Karaoke, Rock Guitar Hero
Just 1999 hat Schmähtandler erstmals bei einer Privatparty eine Karaokemaschine gesehen. Die Weiterentwicklung sind Spielekonsolen und ihr Zubehör, mit denen man Gitarre spielen kann, Drums oder Bass, was auch immer. Paßt gut in die Grundprämisse der Nullerjahre, nämlich Speed. Ein Musikinstrument zu lernen braucht sehr viel Zeit, einer müßte sich comitten und könnte nicht mehr ALLES machen. Es gäbe Opportunitätskosten, andere Trendaktivitäten (zB. Mountainbike, indoor Klettern) müßten aufgegeben werden. Und das geht ja wohl nicht, wo eine der Grundängste des Jahrzehnts ist, etwas zu verpassen. Alles wird virutell simuliert: Freunde, Sport, Geschlechtsverkehr - warum nicht auch Musik machen?

Google, YouTube, Napster, Wiki & Co.
Wie hat man das alles in den 1990er Jahren gemacht? Etwas nicht gewußt? In den Büchern blättern, jemanden fragen. Musik jetzt und sofort? Ins Geschäft gehen, bestellen, abholen. Filme? VHS, warten, bis sie im Fernsehen laufen, mehr sage ich nicht. Die Frage bleibt: was tun wir mit der gewonnenen Zeit, die wir vorher aufwenden mußten, um uns Inhalte zu besorgen? Richtig: noch mehr Inhalte konsumieren, noch flacher konsumieren. Schmähtandler ist in Teilen auch vom Sammelwahn (Zeitungsseiten, Ö1-Downloads) betroffen, versucht aber mittlerweile, Inhalte bewußt zu konsumieren.

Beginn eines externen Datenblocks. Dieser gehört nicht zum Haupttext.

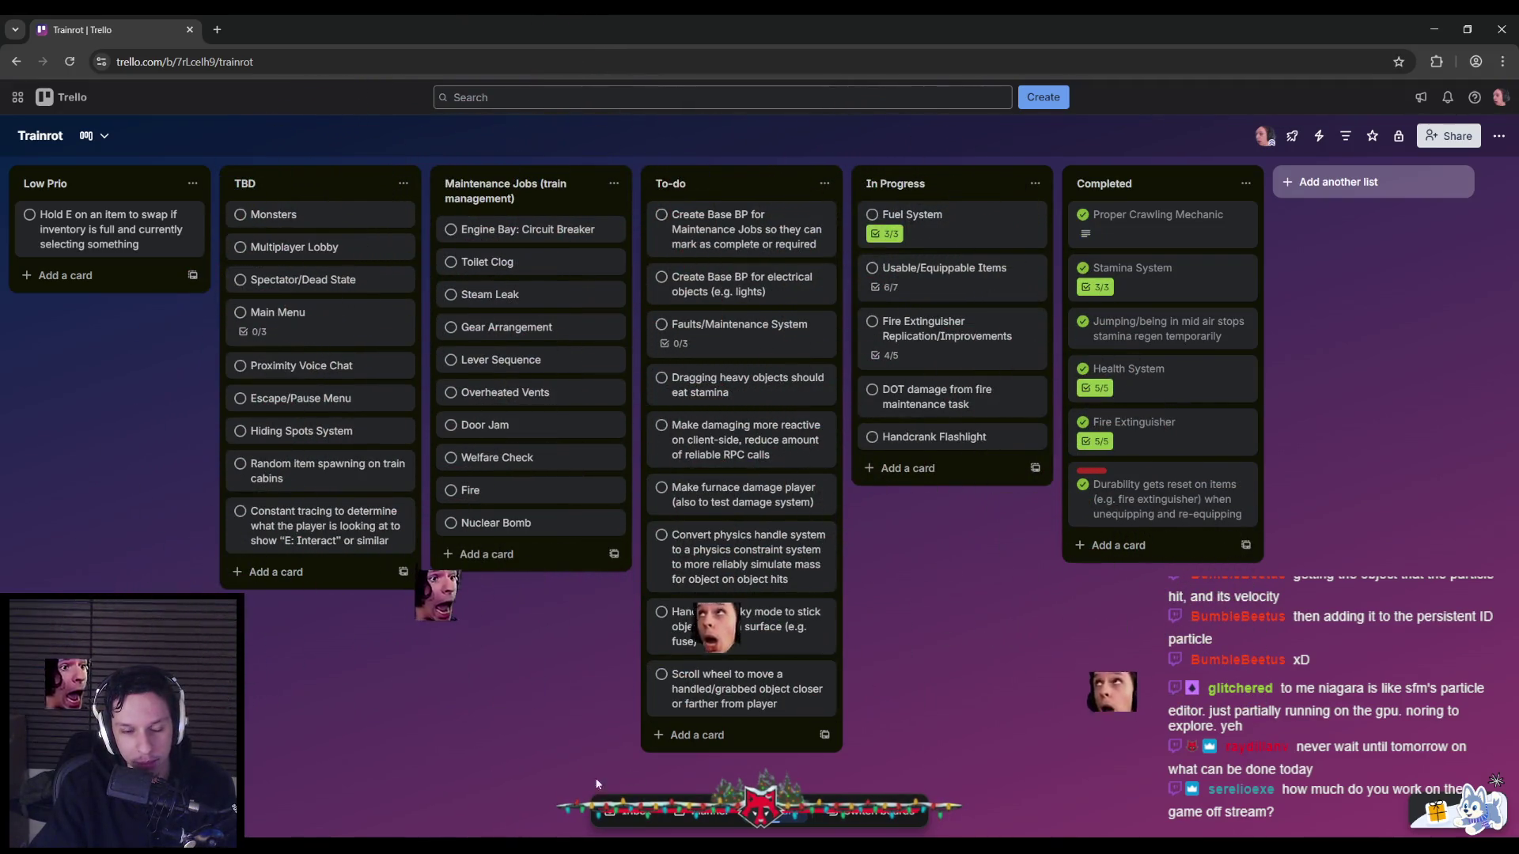
{"action": "key", "text": "alt+Tab"}
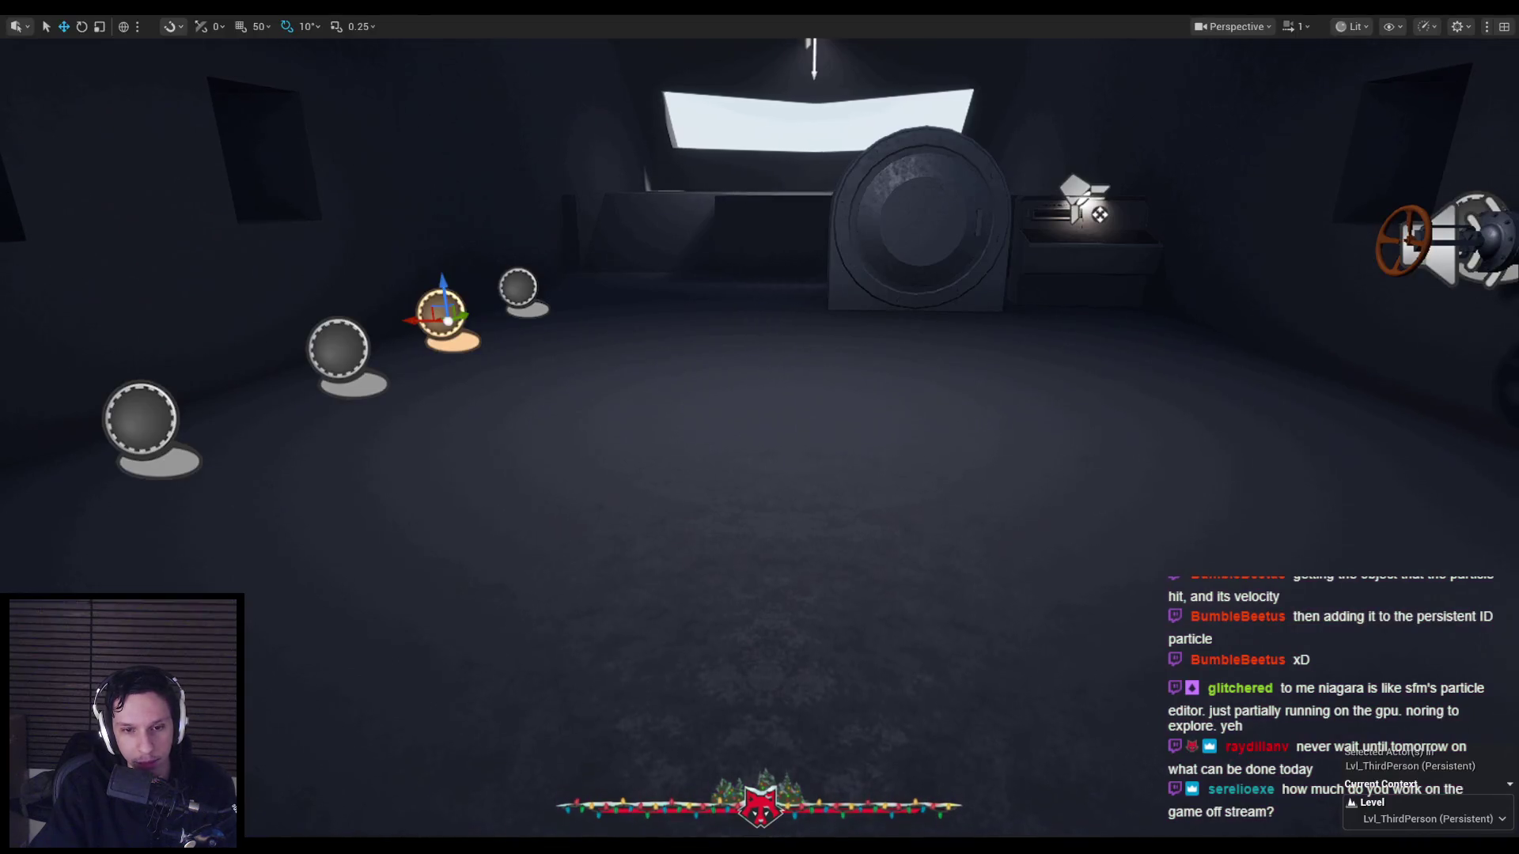
{"action": "key", "text": "ctrl+space"}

Wärmepilze (Terrassenbeheizung)
Wohl der dümmste, der allerdümmste Trend, den es gibt. Gasbetriebene Heizlampen heizen offene Bereiche (Gastgärten, Terrassen), nur um die Freiluftsaison künstlich zu verlängern. Unglaublich.

Verunsicherung (Terror, Klimawandel, Börsenkrise, Globalisierung)
Ein schlaues Vorgehen der herrschenden Elite: zuerst läßt man dem Proletariat (zu dem sich auch Schmähtandler zählt) einen bescheidenen Wohlstand zu, den zu verlieren es sich dann fürchtet. Und mit dieser Angst und einer geeigneten Medienberichterstattung werden Eingriffe und Maßnahmen gerechtfertigt (z.B. "Kampf gegen den Terror"), die unerhört sind. Aber man gewöhnt sich an alles, oder wie ich immer sage: der Mensch reagiert nur auf die 1. Ableitung. In Ostösterreich tun wir das dann mit einem "Jo-jo" ab. Bestes Beispiel: was bleibt von 9/11? Jeder erzählt gerne, was er gerade an jenem Tag getan, wo er es zuerst erfahren hat, weit weg von Blut und Terroristen, von einstürzenden Hochhäusern.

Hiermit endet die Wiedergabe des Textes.